Urteil des LAG Rheinland-Pfalz vom 20.09.2005
LArbG Mainz: nichteinhaltung der frist, arbeitsgericht, verschulden, rechtsschutzversicherung, hindernis, post, beförderung, sorgfalt, akte, beschwerdekammer
LAG
Mainz
20.09.2005
5 Ta 176/05
nachträgliche Klagezulassung
Aktenzeichen:
5 Ta 176/05
4 Ca 725/05
ArbG Koblenz
Entscheidung vom 20.09.2005
Tenor:
1. Die sofortige Beschwerde des Klägers gegen den Beschluss des Arbeitsgerichts Koblenz vom
15.06.2005 - 4 Ca 725/05 - wird kostenpflichtig zurückgewiesen.

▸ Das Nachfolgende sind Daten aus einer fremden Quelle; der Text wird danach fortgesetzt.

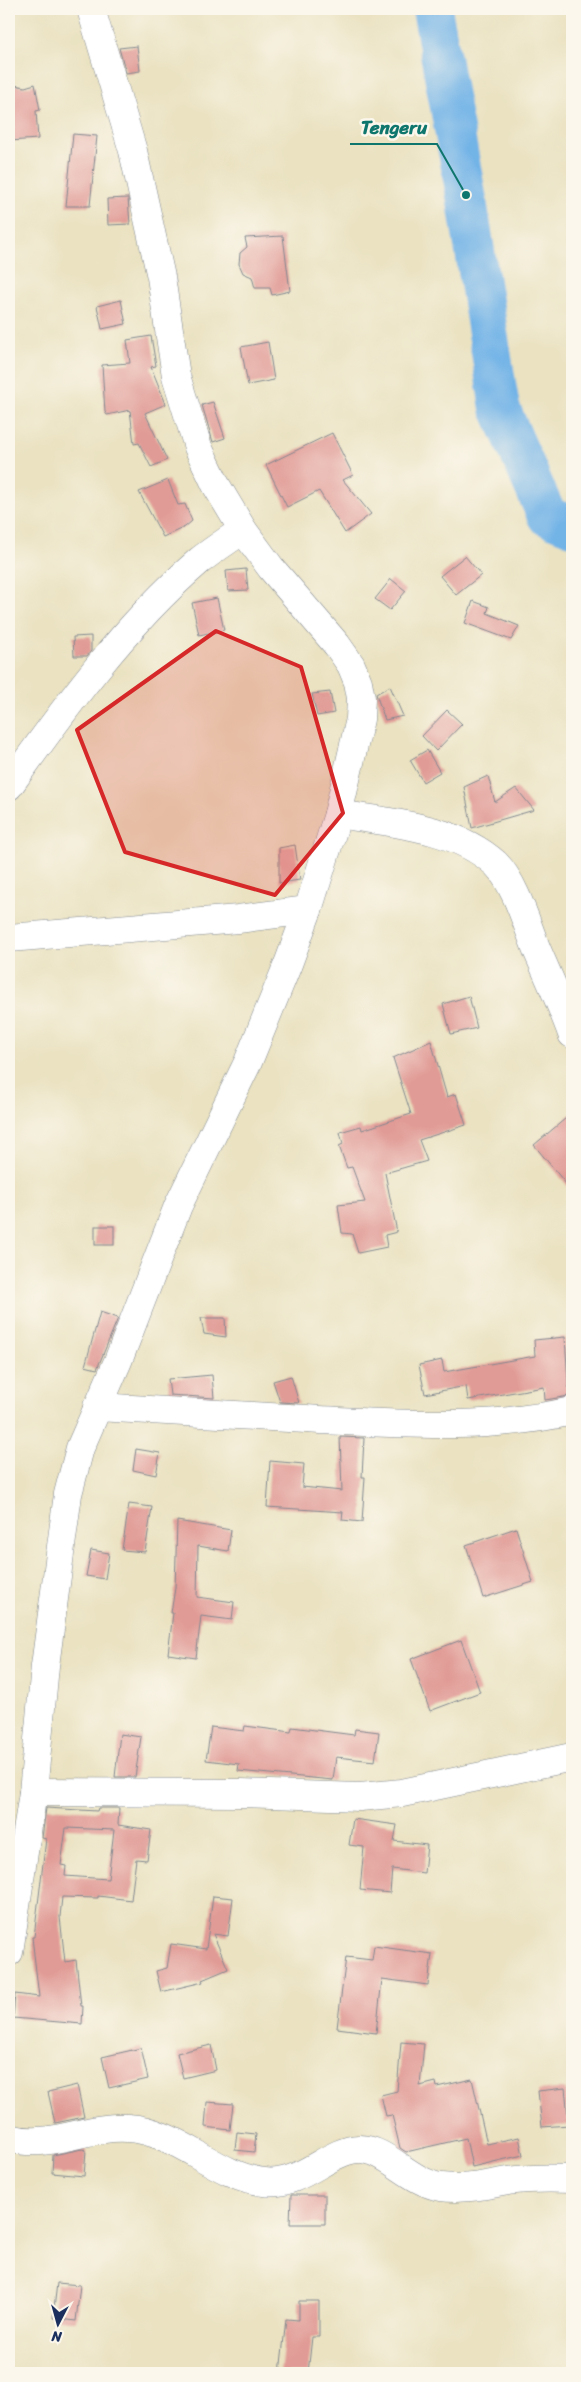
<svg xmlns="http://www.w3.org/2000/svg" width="581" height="2382" font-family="Sriracha,sans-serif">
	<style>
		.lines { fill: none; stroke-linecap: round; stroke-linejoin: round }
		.river { stroke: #73b4e7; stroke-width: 40 }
		.building { fill: #e19b96; fill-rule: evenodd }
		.minor-casing { stroke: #828890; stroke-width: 29 }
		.minor { stroke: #fff; stroke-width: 28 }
		.marked { fill: #d62828; fill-opacity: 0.2; stroke: #d62828; stroke-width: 4; stroke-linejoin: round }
		.leader { fill: none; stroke: #0f766e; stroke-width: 2 }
		.callout-dot { fill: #0f766e; stroke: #fbf7ec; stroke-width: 2 }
		.callout-label { font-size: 19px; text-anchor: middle; font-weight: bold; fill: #0f766e; stroke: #fbf7ec; stroke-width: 5; stroke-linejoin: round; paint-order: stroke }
	</style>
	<rect width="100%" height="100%" fill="#fbf7ec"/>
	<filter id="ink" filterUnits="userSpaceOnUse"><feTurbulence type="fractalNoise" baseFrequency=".02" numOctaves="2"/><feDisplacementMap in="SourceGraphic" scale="10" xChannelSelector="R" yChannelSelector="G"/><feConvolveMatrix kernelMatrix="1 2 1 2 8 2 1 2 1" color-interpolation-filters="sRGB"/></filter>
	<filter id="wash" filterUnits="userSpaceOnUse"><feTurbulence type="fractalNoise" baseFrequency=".0096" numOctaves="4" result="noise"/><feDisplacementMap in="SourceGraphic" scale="20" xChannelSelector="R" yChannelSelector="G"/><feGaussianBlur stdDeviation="1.12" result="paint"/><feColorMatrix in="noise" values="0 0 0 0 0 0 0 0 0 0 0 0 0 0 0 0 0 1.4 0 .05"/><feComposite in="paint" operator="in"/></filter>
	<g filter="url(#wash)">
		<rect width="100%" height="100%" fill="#eae2c1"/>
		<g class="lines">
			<path class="river" d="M 432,9 L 466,195 L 500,408 L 547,516 L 572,526"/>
		</g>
		<g id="blocks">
			<g class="building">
				<path d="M 137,46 L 140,71 L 126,73 L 119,48 Z"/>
				<path d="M 9,84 L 25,87 L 35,84 L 40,110 L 36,111 L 38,139 L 9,141 Z"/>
				<path d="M 73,134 L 97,136 L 90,206 L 66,206 Z"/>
				<path d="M 128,198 L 130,224 L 108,225 L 107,199 Z"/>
				<path d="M 283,236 L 290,291 L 272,295 L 270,288 L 255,288 L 252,277 L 243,273 L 239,264 L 240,253 L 247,247 L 245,238 Z"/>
				<path d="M 121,300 L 126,324 L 102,329 L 97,306 Z"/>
				<path d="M 151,336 L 156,366 L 151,367 L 166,404 L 145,413 L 167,460 L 151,467 L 139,443 L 134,444 L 130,410 L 107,415 L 105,412 L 102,365 L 130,363 L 127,340 Z"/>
				<path d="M 268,342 L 274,380 L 248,385 L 241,347 Z"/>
				<path d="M 213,402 L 225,438 L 213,442 L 202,405 Z"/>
				<path d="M 332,433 L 353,475 L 343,480 L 371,514 L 345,533 L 319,491 L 287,507 L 266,465 Z"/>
				<path d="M 168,480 L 178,505 L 185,504 L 192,521 L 185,527 L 163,537 L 139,492 Z"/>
				<path d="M 465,556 L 481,575 L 456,595 L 440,576 Z"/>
				<path d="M 246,569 L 248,590 L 228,591 L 226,571 Z"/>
				<path d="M 391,579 L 406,591 L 390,610 L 375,599 Z"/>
				<path d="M 217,598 L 224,630 L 199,635 L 192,603 Z"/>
				<path d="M 473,601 L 489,607 L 487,613 L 519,626 L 511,640 L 465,623 Z"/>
				<path d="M 91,636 L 91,651 L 87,656 L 74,656 L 73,637 Z"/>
				<path d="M 390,686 L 403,716 L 385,720 L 376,694 Z"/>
				<path d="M 330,692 L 334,713 L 317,716 L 312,694 Z"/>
				<path d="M 447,710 L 462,724 L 436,751 L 422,736 Z"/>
				<path d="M 427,750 L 440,772 L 423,782 L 410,760 Z"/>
				<path d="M 488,776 L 495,802 L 516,788 L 534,810 L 472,828 L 464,787 Z"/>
				<path d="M 295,845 L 300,880 L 279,883 L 279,848 Z"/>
				<path d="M 469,996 L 477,1028 L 451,1034 L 443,1004 Z"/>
				<path d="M 431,1041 L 447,1097 L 456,1094 L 466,1125 L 419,1140 L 427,1161 L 385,1173 L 397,1232 L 385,1235 L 387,1247 L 358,1253 L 352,1234 L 342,1233 L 338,1205 L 365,1202 L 352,1167 L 347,1168 L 339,1146 L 343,1144 L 340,1132 L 361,1126 L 362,1130 L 411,1114 L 393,1058 Z"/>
				<path d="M 572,1113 L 572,1191 L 534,1145 Z"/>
				<rect x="95" y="1226" width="19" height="19"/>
				<path d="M 100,1312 L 118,1318 L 97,1369 L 85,1366 Z"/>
				<path d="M 201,1318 L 225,1318 L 226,1337 L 204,1334 Z"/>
				<path d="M 565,1337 L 569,1396 L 545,1400 L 544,1387 L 468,1400 L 466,1386 L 425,1394 L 419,1365 L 442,1360 L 444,1372 L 535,1356 L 534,1340 Z"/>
				<path d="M 212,1375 L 214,1398 L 170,1395 L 168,1379 Z"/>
				<path d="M 291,1376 L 299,1403 L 280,1402 L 273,1381 Z"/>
				<path d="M 340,1437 L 364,1438 L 362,1477 L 365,1477 L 362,1522 L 342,1520 L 343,1512 L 267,1507 L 270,1461 L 304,1464 L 302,1487 L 342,1491 Z"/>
				<path d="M 136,1449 L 160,1453 L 156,1475 L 133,1470 Z"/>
				<path d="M 129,1504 L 152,1507 L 145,1552 L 122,1550 Z"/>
				<path d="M 177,1521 L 231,1530 L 228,1551 L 198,1546 L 197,1597 L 234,1602 L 232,1620 L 201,1616 L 196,1658 L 168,1654 L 173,1613 L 171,1613 L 175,1588 Z"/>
				<path d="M 516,1528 L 533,1582 L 483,1598 L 466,1545 Z"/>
				<path d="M 91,1550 L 109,1553 L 105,1579 L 86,1576 Z"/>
				<path d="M 461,1640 L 480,1692 L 430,1711 L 411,1659 Z"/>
				<path d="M 245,1726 L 291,1732 L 292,1727 L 354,1735 L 355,1729 L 379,1732 L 375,1761 L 336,1757 L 333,1780 L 238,1771 L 239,1764 L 206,1760 L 211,1727 L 244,1731 Z"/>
				<path d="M 120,1734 L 141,1737 L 135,1777 L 115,1777 Z"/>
				<path d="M 46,1808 L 97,1811 L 98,1808 L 119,1808 L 118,1825 L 151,1830 L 147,1860 L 136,1859 L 131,1900 L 98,1896 L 98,1898 L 62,1897 L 60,1917 L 65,1962 L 76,1960 L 81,2006 L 83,2006 L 82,2024 L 13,2018 L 15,1994 L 39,1997 L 32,1937 L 34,1937 L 46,1839 L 42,1838 ZM 66,1828 L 114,1830 L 108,1879 L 65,1876 L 66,1866 L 61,1865 Z"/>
				<path d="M 353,1819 L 397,1825 L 394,1841 L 427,1845 L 424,1873 L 392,1869 L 390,1893 L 360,1890 L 364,1847 L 349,1845 Z"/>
				<path d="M 213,1896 L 233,1898 L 228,1936 L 213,1934 L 228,1969 L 202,1980 L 203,1982 L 161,1992 L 156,1971 L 167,1968 L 171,1944 L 206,1949 Z"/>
				<path d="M 374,1946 L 432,1954 L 428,1985 L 382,1979 L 376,2033 L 337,2028 L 346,1957 L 372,1960 Z"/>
				<path d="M 401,2042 L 424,2044 L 420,2086 L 436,2082 L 437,2087 L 472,2079 L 487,2144 L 519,2137 L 523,2155 L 472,2167 L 466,2138 L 406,2152 L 400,2148 L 392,2115 L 386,2116 L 381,2095 L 397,2091 Z"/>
				<path d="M 211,2045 L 216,2070 L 183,2078 L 177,2053 Z"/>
				<path d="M 141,2048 L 148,2079 L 109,2088 L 102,2057 Z"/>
				<path d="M 77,2085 L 84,2117 L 55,2123 L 48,2092 Z"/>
				<path d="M 565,2088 L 569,2125 L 542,2127 L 538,2091 Z"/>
				<path d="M 207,2102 L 233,2104 L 230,2130 L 205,2127 Z"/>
				<path d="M 237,2132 L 256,2134 L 254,2152 L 235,2150 Z"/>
				<path d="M 82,2149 L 86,2150 L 84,2176 L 52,2173 L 53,2155 Z"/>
				<path d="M 291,2195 L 325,2195 L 325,2224 L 290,2224 Z"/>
				<path d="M 57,2283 L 80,2285 L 76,2321 L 53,2318 Z"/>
				<path d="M 299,2301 L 319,2301 L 319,2337 L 312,2337 L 308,2373 L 280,2373 L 286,2319 L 299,2320 Z"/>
			</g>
		</g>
	</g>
	<g filter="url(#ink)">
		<use href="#blocks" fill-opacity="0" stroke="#828890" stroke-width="1"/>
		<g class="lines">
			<g class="minor-casing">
				<g id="minor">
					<path d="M 9,786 C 66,706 124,626 199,561 C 213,550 228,540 243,530"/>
					<path d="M 338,814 C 391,823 454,826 496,864 C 515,883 527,925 537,950 C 549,978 562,1006 572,1034"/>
					<path d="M 9,938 L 238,919 L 308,910"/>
					<path d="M 97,1407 C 172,1411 246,1415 320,1420 C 404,1424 490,1430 572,1411"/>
					<path d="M 33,1792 L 241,1793 L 360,1797 L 402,1793 L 572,1757"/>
					<path d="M 9,1952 L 33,1792 L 45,1666 L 68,1494 L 80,1448 L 118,1361 L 178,1206 L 248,1062 L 288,964 L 308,910 L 338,814 L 360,719 L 361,698 L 358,682 L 351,665 L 337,645 L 271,568 L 243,530 L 216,485 L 198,447 L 176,376 L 161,277 L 133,151 L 91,9"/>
					<path d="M 9,2138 C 50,2150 87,2125 128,2128 C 178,2131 215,2176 264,2182 C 301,2187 328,2150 359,2149 C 386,2148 409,2182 441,2187 C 464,2190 485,2185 508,2181 C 530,2178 551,2178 572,2179"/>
				</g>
			</g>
			<use href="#minor" class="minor"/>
		</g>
	</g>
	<path class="marked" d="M 216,631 L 301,667 L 343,813 L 275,895 L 125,852 L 77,730 Z"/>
	<path class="leader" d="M466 195L437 144H350"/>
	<circle class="callout-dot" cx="466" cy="195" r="5"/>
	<g class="callout-label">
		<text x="394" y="134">Tengeru</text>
	</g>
	<rect width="581" height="2382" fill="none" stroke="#fbf7ec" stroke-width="30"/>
	<g transform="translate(58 2324) rotate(186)" stroke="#fbf7ec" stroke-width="4" paint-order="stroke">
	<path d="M0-4L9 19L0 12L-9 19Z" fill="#1b2f5e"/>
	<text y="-8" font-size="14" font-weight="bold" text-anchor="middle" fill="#1b2f5e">N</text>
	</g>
</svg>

2. Der Streitwert des Beschwerdeverfahrens wird auf EUR 7.200,00 festgesetzt.
3. Die Rechtsbeschwerde wird nicht zugelassen.
Gründe:
Die Beklagte kündigte dem Kläger mit dem - dem Kläger am 17.12.2004 zugegangenen - Schreiben vom
16.12.2004 (Bl. 31 d. A.) ordentlich zum 31.07.2005. Am 29.12.2004 beauftragte der Kläger seinen
früheren Prozessbevollmächtigten, Rechtsanwalt A. G., mit der Erhebung der Kündigungsschutzklage.
Die Kündigungsschutzklage vom 23.02.2005 ist an diesem Tag zunächst beim Sozialgericht Koblenz und
dann beim Arbeitsgericht Koblenz eingegangen. Zur Begründung des Antrages auf nachträgliche
Klagezulassung hat der Kläger u. a. vorgetragen:
Am 30.12.2004 sei die Kündigungsschutzklage gefertigt und unterschrieben worden. Am selben Tag sei
die Klage per Fax an die Rechtsschutzversicherung mit der Bitte um Deckungszusage versandt worden.
Die Deckungszusage sei am 05.01.2005 eingegangen. Da sowohl die Klage wie auch die
Deckungsschutzanfrage gegenüber der Rechtsschutzversicherung am 30.12.2004 ausgefertigt und
unterschrieben worden seien, seien die Schreiben im Fristenkalender als erledigt notiert und
entsprechend zum Einwurf in den Briefkasten des Arbeitsgerichts fertig gestellt worden. Sowohl am
30.12.2004 wie auch am 06.01.2005 sei die Erledigung der Frist durch Rechtsanwalt G. nachgeprüft
worden. Aus der Akte ergebe sich, dass die Klage am 30.12.2004 fertig gestellt und am selben Tag
sowohl dem Gericht wie auch dem Kläger in Abschrift zugeleitet worden sei. Eine Möglichkeit, den
unterbliebenen Einwurf der Klageschrift bei Gericht festzustellen, habe es nicht gegeben. Wegen aller
Einzelheiten der Antragsbegründung wird auf die Antrags- und Klageschrift vom 23.02.2005 (Bl. 1 ff. d. A.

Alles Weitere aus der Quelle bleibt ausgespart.